Scoop Neck to Lined V-Neck
Hi friends! Today, I’ve got a quick and simple Hack Your Pattern tutorial on how to modify a scoop neck peplum or dress bodice to a lined V-neck! I modified the Staycation Dress and Peplum from Ellie and Mac* to a lined v-neck a couple months ago and I love the way it looks on me so much, I made another one! That’s the beauty in keeping all of my pattern hacks on tissue paper–I’m able to revisit them again in the future without having to eyeball or guess what I did to modify a pattern previously. You’ll notice up above I specified lined v-neck. This tutorial does not teach you to do a V-neckband (that’ll come another day), and though you could achieve a similar look by creating a facing, I find that lining my bodice for this shape really sits so neatly on the body without gaping, and it produces a beautiful, very finished result.
What you’ll need is your bodice pattern piece, French curve, tracing paper, and something to write with. I did modify other things on this top–I added fullness to the peplum so there were more gathers than the pattern, and I drafted bell/flounce sleeves. That tutorial should be up in a day or two.
I tried on the dress I’d made directly according to the pattern to decide where I wanted the V to sit. I decided that the scoop neckline from the pattern was the perfect place for the point of my V. If you’d like it lower, you will need to decide how much to lower it. Vice versa, if you’d like it higher. I place tracing paper over the pattern and traced the outline of the front bodice, Instead of tracing the front neckline, I drew a gradual, slightly curved V from the shoulder seam to the point I’d decided on. Some like to create a sharper v with a straight edge, but I find the subtle curve more flattering.


Since the bodice will be lined, instead of cutting one of each like you would when adding a neckband, you will cut 1 main of each and 1 liner of each. I had plenty of this fabric available so I used the same for the lining. If you are using a different fabric for the lining, be certain it has the same stretch otherwise, one can become saggy later on when you’re wearing it. We don’t go through all the trouble of making nice garments for them not to be neatly done ;)! You will then join each set of bodices right sides together at the shoulder seams. Next, place both bodices right sides together with one another and sew together around the neckline only, making sure you take your time at the V shape when sewing. I personally sew 2″ from the V on each side with my sewing machine, then go back and join the rest of it with my serger.


After you have sewn the V, you will need to clip into the center of the V, getting very close to your stitches without cutting them. Next, press the seam allowances of the neckline toward the liner. If you are using the same fabric for both, now’s the time to decide which one you like the most to be on the outside.



This is a step that many skip or claim is unnecessary. I highly disagree and can tell a difference in the finished product on bodices I skipped this step before. In order to keep the liner neatly tucked into the bodice, we will understitch the neckline. This will ensure that that the liner stays inside the bodice, instead of riding up and peeking out. With the seam allowances still pressed toward the liner, sew a medium length straight stitch close to the seam, catching the seam allowances and liner together. I also put a little stress on the seam, making sure it’s spread very neatly open while doing this. These stitches will end up on the inside of the bodice only.
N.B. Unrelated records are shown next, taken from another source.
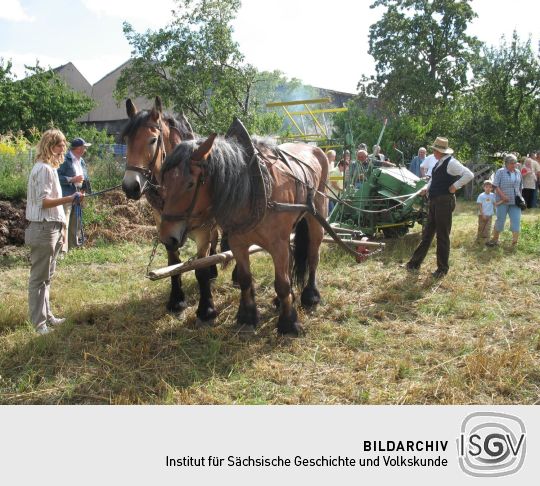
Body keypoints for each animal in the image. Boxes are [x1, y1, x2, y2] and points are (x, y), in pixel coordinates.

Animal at [121, 97, 218, 322]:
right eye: (126, 140)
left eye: (152, 140)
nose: (130, 187)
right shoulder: (163, 225)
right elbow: (173, 261)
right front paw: (176, 300)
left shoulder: (203, 230)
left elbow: (200, 268)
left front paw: (206, 309)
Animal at [158, 119, 326, 336]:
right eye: (164, 181)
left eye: (190, 184)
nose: (166, 237)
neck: (254, 188)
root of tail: (315, 148)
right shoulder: (238, 243)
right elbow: (245, 279)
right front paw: (247, 316)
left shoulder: (277, 244)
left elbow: (282, 283)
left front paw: (289, 323)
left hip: (316, 217)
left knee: (313, 256)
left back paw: (310, 296)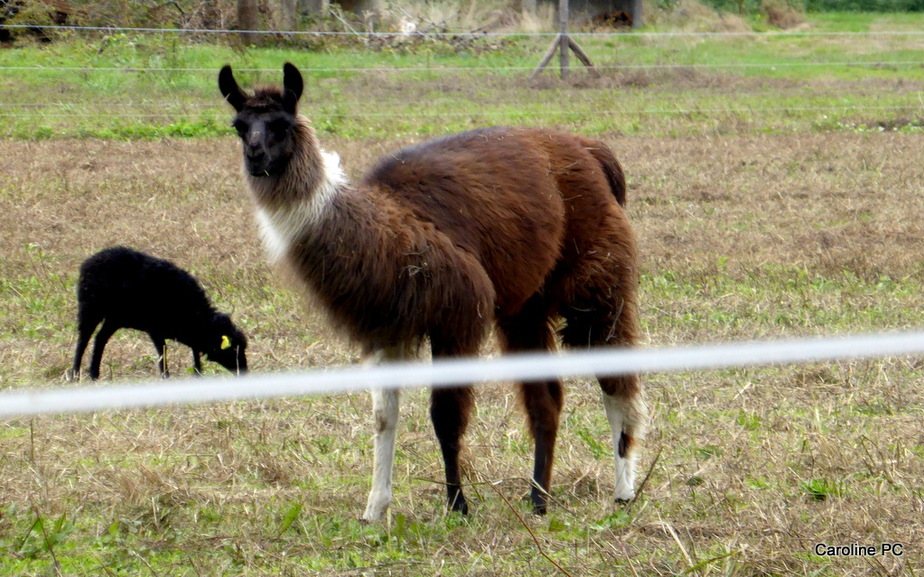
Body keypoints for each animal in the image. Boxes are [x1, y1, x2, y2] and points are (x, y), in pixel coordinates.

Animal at [71, 245, 249, 380]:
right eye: (233, 350)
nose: (245, 372)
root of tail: (92, 258)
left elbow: (194, 350)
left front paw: (198, 373)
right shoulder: (155, 329)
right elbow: (163, 352)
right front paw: (166, 376)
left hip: (114, 318)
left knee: (100, 339)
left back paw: (94, 374)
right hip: (90, 308)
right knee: (83, 339)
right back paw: (75, 374)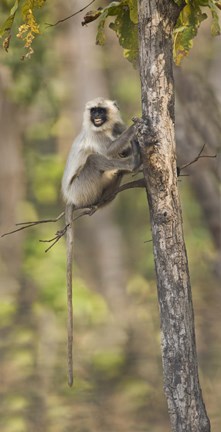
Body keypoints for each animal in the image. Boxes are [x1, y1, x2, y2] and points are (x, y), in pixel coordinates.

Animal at [61, 97, 141, 384]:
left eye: (101, 111)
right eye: (93, 111)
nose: (96, 117)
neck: (102, 128)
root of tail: (71, 199)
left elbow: (116, 141)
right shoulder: (95, 136)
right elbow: (106, 149)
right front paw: (136, 128)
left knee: (111, 166)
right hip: (82, 187)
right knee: (97, 158)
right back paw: (134, 162)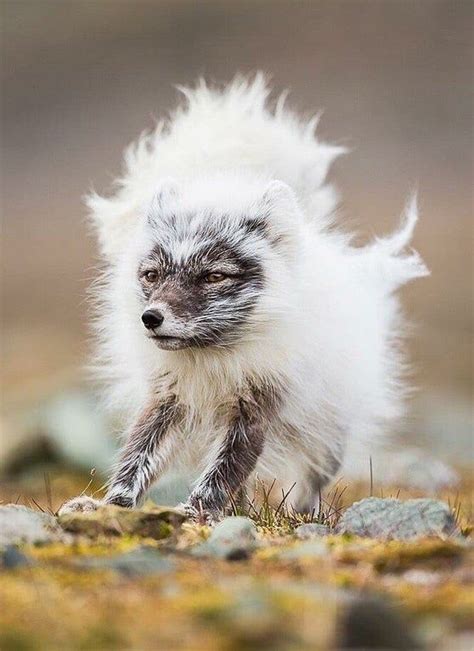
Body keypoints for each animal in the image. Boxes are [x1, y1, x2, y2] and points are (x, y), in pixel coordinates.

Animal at [59, 72, 436, 520]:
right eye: (151, 275)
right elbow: (136, 458)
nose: (151, 318)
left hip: (326, 429)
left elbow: (223, 472)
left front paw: (194, 514)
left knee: (312, 476)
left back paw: (304, 515)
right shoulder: (167, 400)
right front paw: (110, 506)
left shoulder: (255, 409)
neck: (212, 359)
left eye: (214, 276)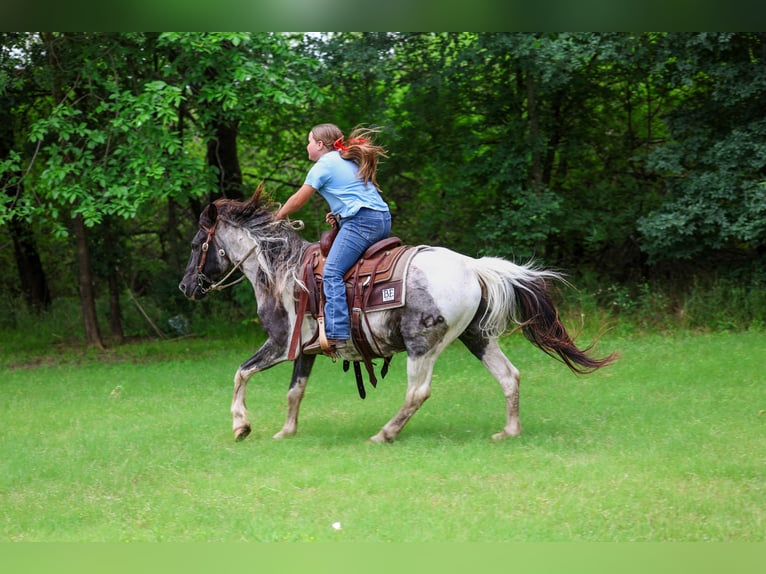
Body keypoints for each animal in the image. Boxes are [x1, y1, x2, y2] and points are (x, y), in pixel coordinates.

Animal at [178, 188, 617, 443]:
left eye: (198, 243)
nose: (185, 287)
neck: (281, 272)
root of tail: (473, 266)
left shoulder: (279, 342)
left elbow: (241, 373)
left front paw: (241, 425)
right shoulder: (304, 349)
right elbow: (294, 390)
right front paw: (286, 432)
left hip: (423, 344)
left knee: (417, 392)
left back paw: (385, 434)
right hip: (476, 336)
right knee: (509, 376)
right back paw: (509, 431)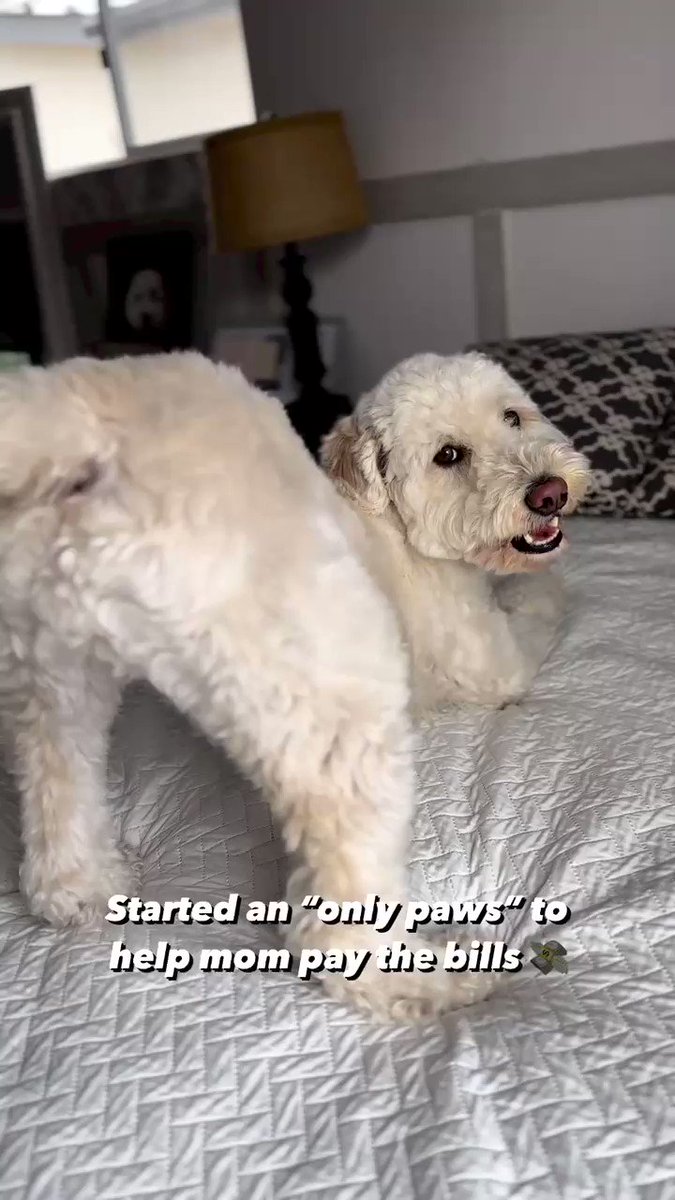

To finish the lined bodice and prepare it to attach to your peplum or dress skirt, you will match each of your bodice sets right sides together at the side seams (main front to main back, liner front to liner back). Once you’ve done that turn the pieces so that the wrong sides are together, and you should have two nice bodices with all seams enclosed between the two of them! Additionally, I like to baste the armscyes if using a slippery fabric (as I was in this photo) because they will be treated as one when attaching sleeves.


This last step may or may not be necessary depending on what pattern you started with. For some bodices that are intended to be lined, the pattern comes with a separate lining piece, which will be a slightly bit shorter and sometimes a slightly bit more narrow than the main (usually when sleeveless). For those where you are using one pattern piece to create your main and liner, you will notice after understitching, the liner is a touch longer than the bodice main. This is because the fabric is being pulled slightly down to the inside from the understitching to encourage the seam to roll inside the bodice, which wouldn’t occur if you didn’t understitch. I just press my bodices nice and even, to determine how much longer the liner is, and trim it even with the outer, using my straight ruler. You can also trim them even when you’re attaching with your serger, but I prefer to do it this way, because I also baste the bottom edge together to make it easier to treat as one for attaching the gathered peplum.



Your last steps would be attaching your sleeves and skirt! The sleeves I created for this pattern will be a separate post in the coming days, but I can explain how you’d attach any sleeve to this. Sew the side seam of each sleeve right sides together, then turn the sleeve right side out. Turn the bodice with the liner side out (remember, this’ll be the side with your understitching, if you’re using the same fabric). Insert the sleeves right sides together into the bodice and sew in the round. Turn the bodice with main right side out, and attach your skirt. All set!